A la question de Jacques Gagneur «  Si le gouvernement vous confiait  demain une mission de six mois pour résoudre la crise de la presse, que proposeriez-vous ? »
La réponse instantanée et structurée fuse immédiatement :
 1/ En premier lieu, je ferai respecter la loi sur la concurrence, et les règles qu’elle impose
2/ Ensuite je m'attacherai à l'indépendance des journalistes, par une charte professionnelle et l’autorité du CSA
3/ Après, il faudra prendre des mesures qui garantissent la transparence quant à la propriété des médias
4/ Enfin, il s'agira de créer un statut de Société de médias, le statut de «  société de média à but non lucratif » intermédiaire entre le statut de fondation et celui de société par actions. 

Elle relève dans le paysage français de la presse d’information,  des modes d’organisation liés à une histoire spécifique, qui garantissent l’indépendance (Ouest France, Canard Enchaîné, La Croix, Médiapart) et les particularités de la revue XXI. Ayant participé la veille, au déménagement de Libération, Julia Cagé montre comment Patrick Drahi en a fait l’acquisition comme levier d’influence et de pression sur l’Etat.
Elle évoque  le système d’aide à la presse beaucoup trop complexe  où le poids de l’Etat est excessif. Il est urgent de repenser les lois qui encadrent le pluralisme des médias, et les lois anti-concentration sont datées (On ne connaissait pas Internet à l’époque).
A l’exemple des Etats-Unis, Julia Cagé montre que la crise est sévère : il y a de moins en moins de journalistes par journal, un journaliste titulaire du prix Pulitzer peut être licencié du jour au lendemain pour des motifs économiques.

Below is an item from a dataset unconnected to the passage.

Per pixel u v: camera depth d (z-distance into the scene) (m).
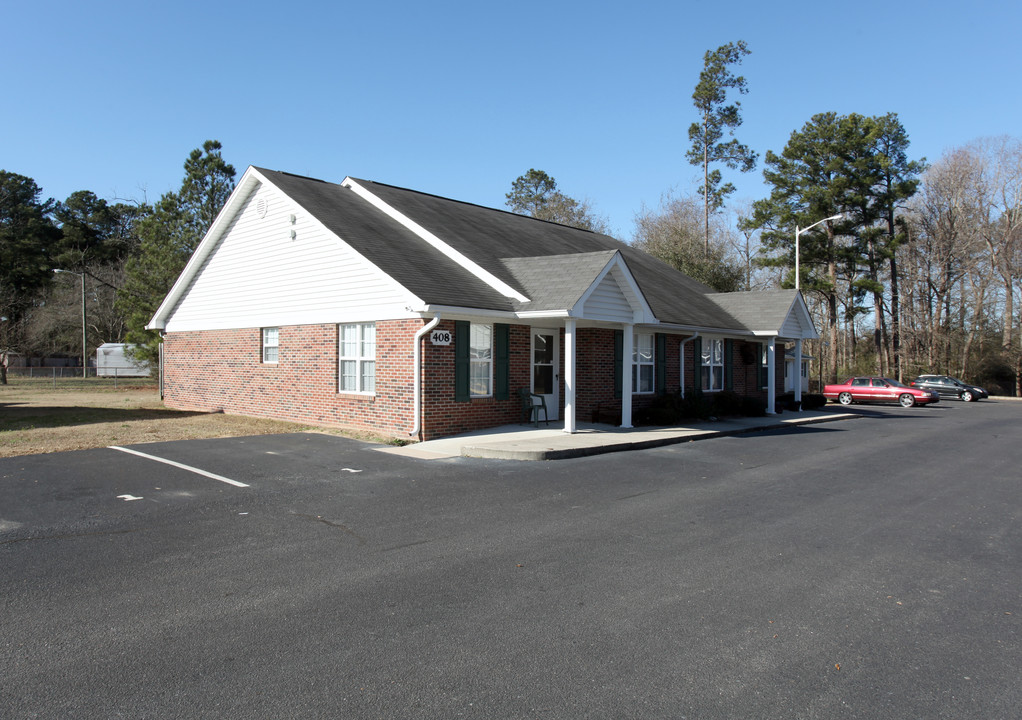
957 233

Les journalistes sont guettés par les conflits d’intérêts, l’autocensure. La concentration des médias est anti-démocratique. Aux Etats-Unis, la démocratie est « achetée » par les plus fortunés : 0,1% de la population financent 40% des campagnes présidentielles.

A ses yeux, la pluralité et la qualité de l’information ne peut être assurée s’il y a de moins en moins de groupes indépendants des grands industriels. Julia Cagé veut s’engager pour le pluralisme des médias.